Kerry will go to the Swiss city "in an effort to help narrow differences in negotiations" and at the invitation of EU foreign policy chief Catherine Ashton, a senior State Department official said.

Upending an 11-day tour mostly of the Middle East, Kerry was due to arrive in Switzerland later Friday for the talks which had dragged for years until new Iranian President Hassan Rouhani came to power in August.

Iranian Foreign Minister Mohammad Javad Zarif and six world powers, known as the P5+1, are in the Swiss city aiming to broker a deal that could see Tehran freeze its disputed nuclear programme in exchange for relief from crippling sanctions.

Zarif said Thursday he believed it was possible to reach a deal with world powers by the end of the talks on Friday.

"I believe it is possible to reach an understanding or an agreement before we close these negotiations tomorrow evening," Zarif told CNN.

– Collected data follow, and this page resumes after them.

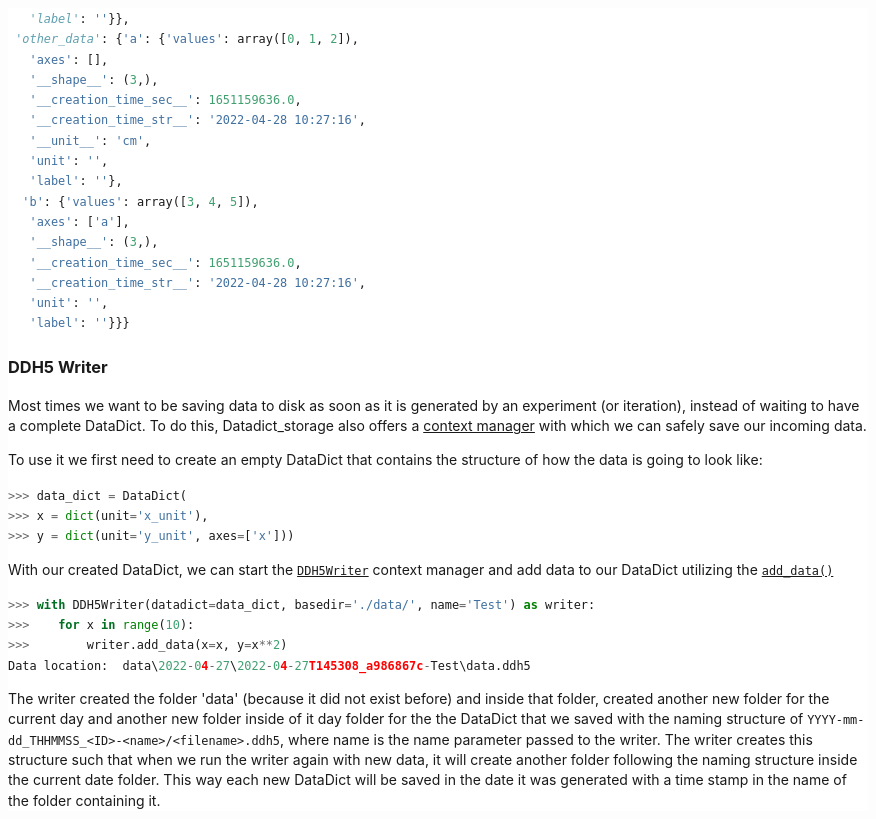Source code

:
 ```python
   'label': ''}},
 'other_data': {'a': {'values': array([0, 1, 2]),
   'axes': [],
   '__shape__': (3,),
   '__creation_time_sec__': 1651159636.0,
   '__creation_time_str__': '2022-04-28 10:27:16',
   '__unit__': 'cm',
   'unit': '',
   'label': ''},
  'b': {'values': array([3, 4, 5]),
   'axes': ['a'],
   '__shape__': (3,),
   '__creation_time_sec__': 1651159636.0,
   '__creation_time_str__': '2022-04-28 10:27:16',
   'unit': '',
   'label': ''}}}
```

### DDH5 Writer

Most times we want to be saving data to disk as soon as it is generated by an experiment (or iteration), instead of waiting to have a complete DataDict. To do this, Datadict_storage also offers a [context manager](https://docs.python.org/3/library/stdtypes.html#context-manager-types) with which we can safely save our incoming data.

To use it we first need to create an empty DataDict that contains the structure of how the data is going to look like:

```python
>>> data_dict = DataDict(
>>> x = dict(unit='x_unit'),
>>> y = dict(unit='y_unit', axes=['x']))
```

With our created DataDict, we can start the [`DDH5Writer`](#labcore.data.datadict_storage.DDH5Writer) context manager and add data to our DataDict utilizing the [`add_data()`](#plottr.data.datadict_storage.DDH5Writer.add_data)

```python
>>> with DDH5Writer(datadict=data_dict, basedir='./data/', name='Test') as writer:
>>>    for x in range(10):
>>>        writer.add_data(x=x, y=x**2)
Data location:  data\2022-04-27\2022-04-27T145308_a986867c-Test\data.ddh5
```

The writer created the folder 'data' (because it did not exist before) and inside that folder,
created another new folder for the current day and another new folder inside of it day folder for the the DataDict that we saved with the naming structure of ``YYYY-mm-dd_THHMMSS_<ID>-<name>/<filename>.ddh5``,
where name is the name parameter passed to the writer.
The writer creates this structure such that when we run the writer again with new data, it will create another folder following the naming structure inside the current date folder.
This way each new DataDict will be saved in the date it was generated with a time stamp in the name of the folder containing it.
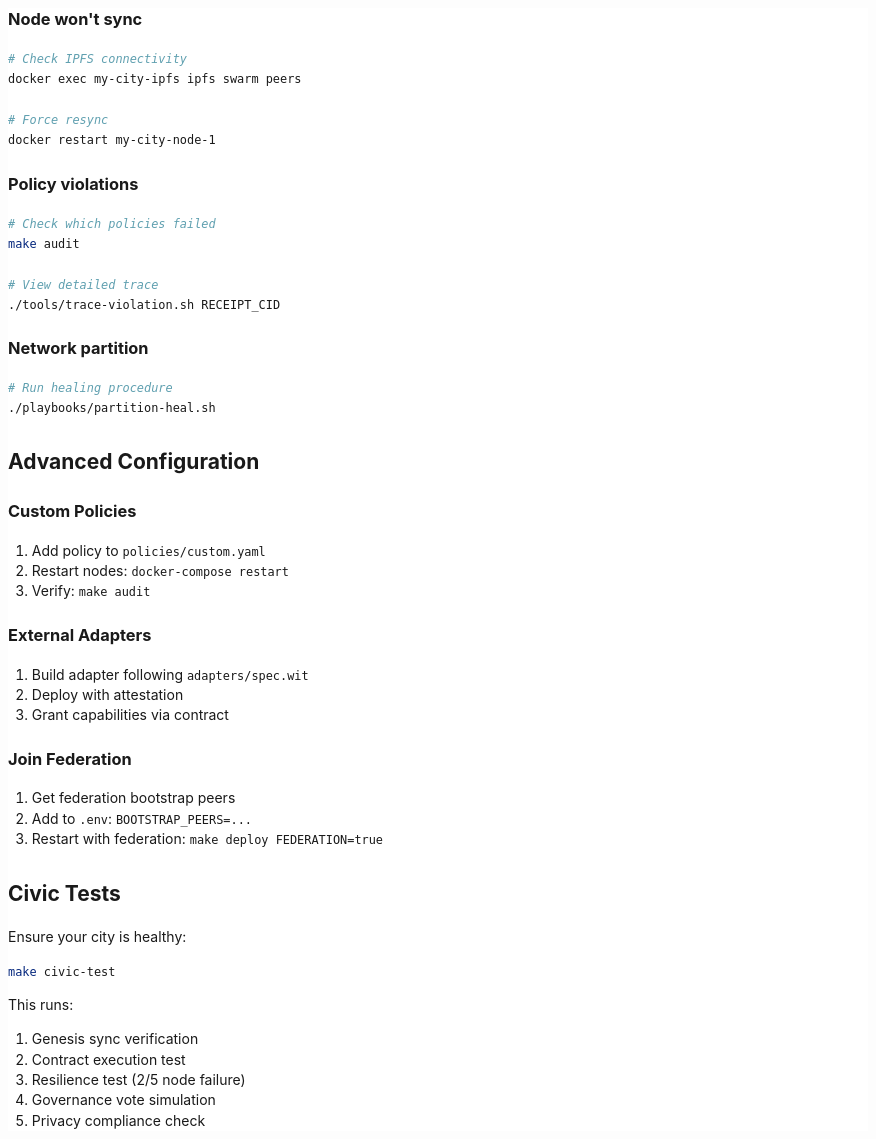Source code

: ### Node won't sync
```bash
# Check IPFS connectivity
docker exec my-city-ipfs ipfs swarm peers

# Force resync
docker restart my-city-node-1
```

### Policy violations
```bash
# Check which policies failed
make audit

# View detailed trace
./tools/trace-violation.sh RECEIPT_CID
```

### Network partition
```bash
# Run healing procedure
./playbooks/partition-heal.sh
```

## Advanced Configuration

### Custom Policies
1. Add policy to `policies/custom.yaml`
2. Restart nodes: `docker-compose restart`
3. Verify: `make audit`

### External Adapters
1. Build adapter following `adapters/spec.wit`
2. Deploy with attestation
3. Grant capabilities via contract

### Join Federation
1. Get federation bootstrap peers
2. Add to `.env`: `BOOTSTRAP_PEERS=...`
3. Restart with federation: `make deploy FEDERATION=true`

## Civic Tests

Ensure your city is healthy:
```bash
make civic-test
```

This runs:
1. Genesis sync verification
2. Contract execution test
3. Resilience test (2/5 node failure)
4. Governance vote simulation
5. Privacy compliance check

He said there had been agreement on a framework for the deal and that a joint statement could be drafted on Friday.

Kerry, who is in Amman, will first fly to Tel Aviv to meet with Israeli Prime Minister Benjamin Netanyhau and his surprise decision to go to Geneva is sure to infuriate key US ally Israel. Iranian leaders in the past have denied the Holocaust and threatened to destroy the Jewish state.

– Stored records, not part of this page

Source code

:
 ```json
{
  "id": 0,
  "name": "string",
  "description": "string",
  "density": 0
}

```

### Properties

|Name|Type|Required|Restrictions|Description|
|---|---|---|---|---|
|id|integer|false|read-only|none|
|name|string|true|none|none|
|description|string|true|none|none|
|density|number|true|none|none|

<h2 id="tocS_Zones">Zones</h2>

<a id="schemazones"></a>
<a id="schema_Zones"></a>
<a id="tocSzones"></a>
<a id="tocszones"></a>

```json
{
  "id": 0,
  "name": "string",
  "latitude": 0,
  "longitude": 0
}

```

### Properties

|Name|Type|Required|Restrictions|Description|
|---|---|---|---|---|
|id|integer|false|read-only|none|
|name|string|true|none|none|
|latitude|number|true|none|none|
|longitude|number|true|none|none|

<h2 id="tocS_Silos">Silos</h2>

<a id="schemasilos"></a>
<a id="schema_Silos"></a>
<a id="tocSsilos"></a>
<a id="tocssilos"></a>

Any deal with the Islamic republic "would be "a mistake of historic proportions," Netanyahu said Thursday.

But officials have said a long-awaited agreement on curbing Iran's nuclear ambitions may be finally within reach, after years of fruitless talks.

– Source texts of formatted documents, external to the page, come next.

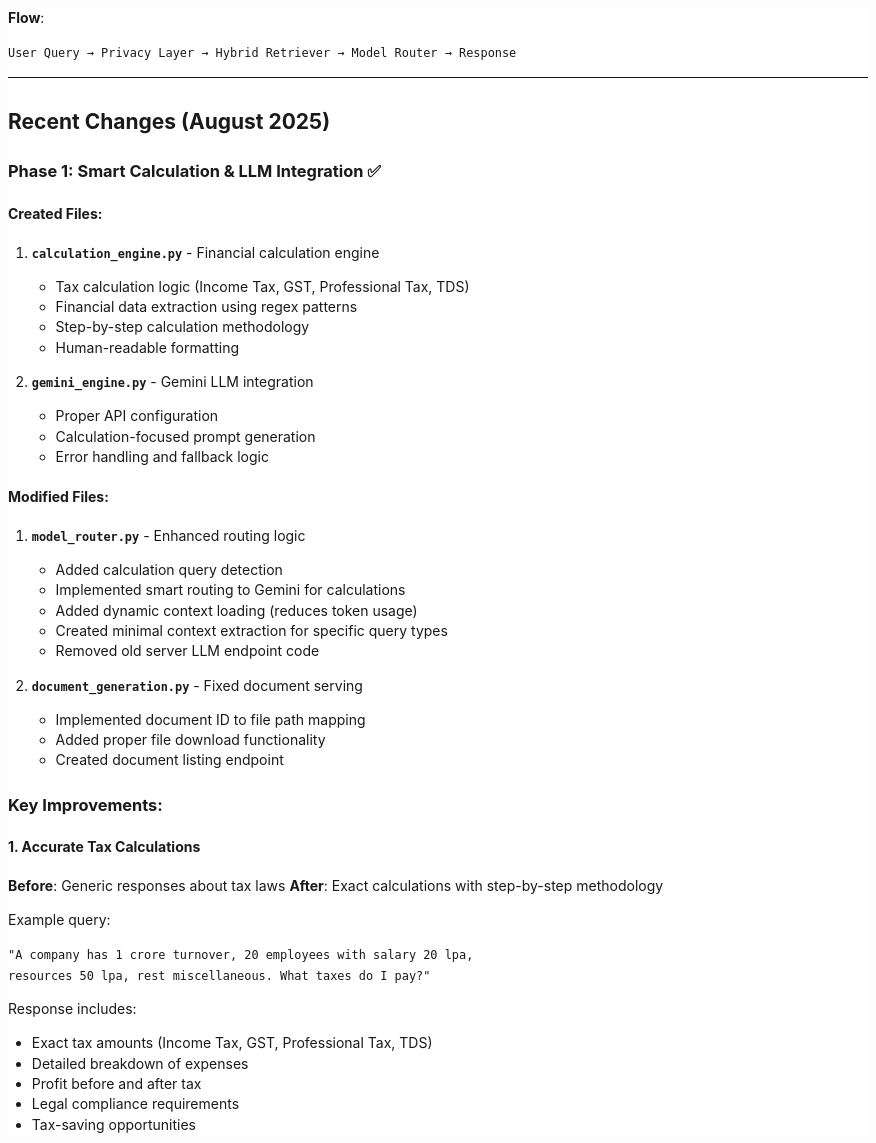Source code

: **Flow**:
```
User Query → Privacy Layer → Hybrid Retriever → Model Router → Response
```

---

## Recent Changes (August 2025)

### Phase 1: Smart Calculation & LLM Integration ✅

#### Created Files:
1. **`calculation_engine.py`** - Financial calculation engine
   - Tax calculation logic (Income Tax, GST, Professional Tax, TDS)
   - Financial data extraction using regex patterns
   - Step-by-step calculation methodology
   - Human-readable formatting

2. **`gemini_engine.py`** - Gemini LLM integration
   - Proper API configuration
   - Calculation-focused prompt generation
   - Error handling and fallback logic

#### Modified Files:
1. **`model_router.py`** - Enhanced routing logic
   - Added calculation query detection
   - Implemented smart routing to Gemini for calculations
   - Added dynamic context loading (reduces token usage)
   - Created minimal context extraction for specific query types
   - Removed old server LLM endpoint code

2. **`document_generation.py`** - Fixed document serving
   - Implemented document ID to file path mapping
   - Added proper file download functionality
   - Created document listing endpoint

### Key Improvements:

#### 1. Accurate Tax Calculations
**Before**: Generic responses about tax laws
**After**: Exact calculations with step-by-step methodology

Example query:
```
"A company has 1 crore turnover, 20 employees with salary 20 lpa, 
resources 50 lpa, rest miscellaneous. What taxes do I pay?"
```

Response includes:
- Exact tax amounts (Income Tax, GST, Professional Tax, TDS)
- Detailed breakdown of expenses
- Profit before and after tax
- Legal compliance requirements
- Tax-saving opportunities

In one of the highest level US-Iran contacts in years, Kerry met with Zarif at a P5+1 meeting at the United Nations in September, when US and international leaders said they were encouraged by the new approach by Rouhani, who is seen as a relative moderate.

US President Barack Obama also made a historic phone call to Rouhani.

Washington and Tehran have not had diplomatic relations for some three decades, following the 1979 Islamic revolution and the subsequent 444-day seige of the US embassy in the Iranian capital.

But the Obama administration has seized on overtures from Rouhani, hoping that there may be an opening to rein in Iran's suspect nuclear programme.

"We have always said that a diplomatic solution, through dialogue and diplomacy, to the Iranian nuclear file is something that not only we welcome but something that we support and appreciate," Kerry told reporters Thursday during his visit to Amman.

Obama said in an interview with NBC News Thursday that the agreement being fleshed out would keep the bulk of sanctions on the Islamic Republic in place, and any relief could be reversed.

"We don't have to trust them. What we have to do is to make sure that there is a good deal in place from the perspective of us verifying what they're doing," Obama said.

"There is the possibility of a phased agreement in which the first phase would be us, you know, halting any advances on their nuclear program, rolling some potential back, and putting in place ... some very modest relief, but keeping the sanctions architecture in place."

Western powers suspect Iran's uranium enrichment may be aimed at developing nuclear weapons, a claim Tehran denies.

And Zarif insisted to CNN: "There won't be a suspension of our enrichment in its entirety."

Iran's lead negotiator in Geneva, Deputy Foreign Minister Abbas Araqchi, had suggested Thursday that a major hurdle had already been crossed.

"The other side accepted Iran's proposed framework, the first step, the last step and the steps in between, and now we have to discuss the details of these steps," Araqchi said in comments shown on Iranian state television.

In a further sign that the talks may be making progress, Zarif cancelled a planned trip to Rome.

Both sides have said the recent talks have been the most productive in years but admit reaching a deal will not be easy.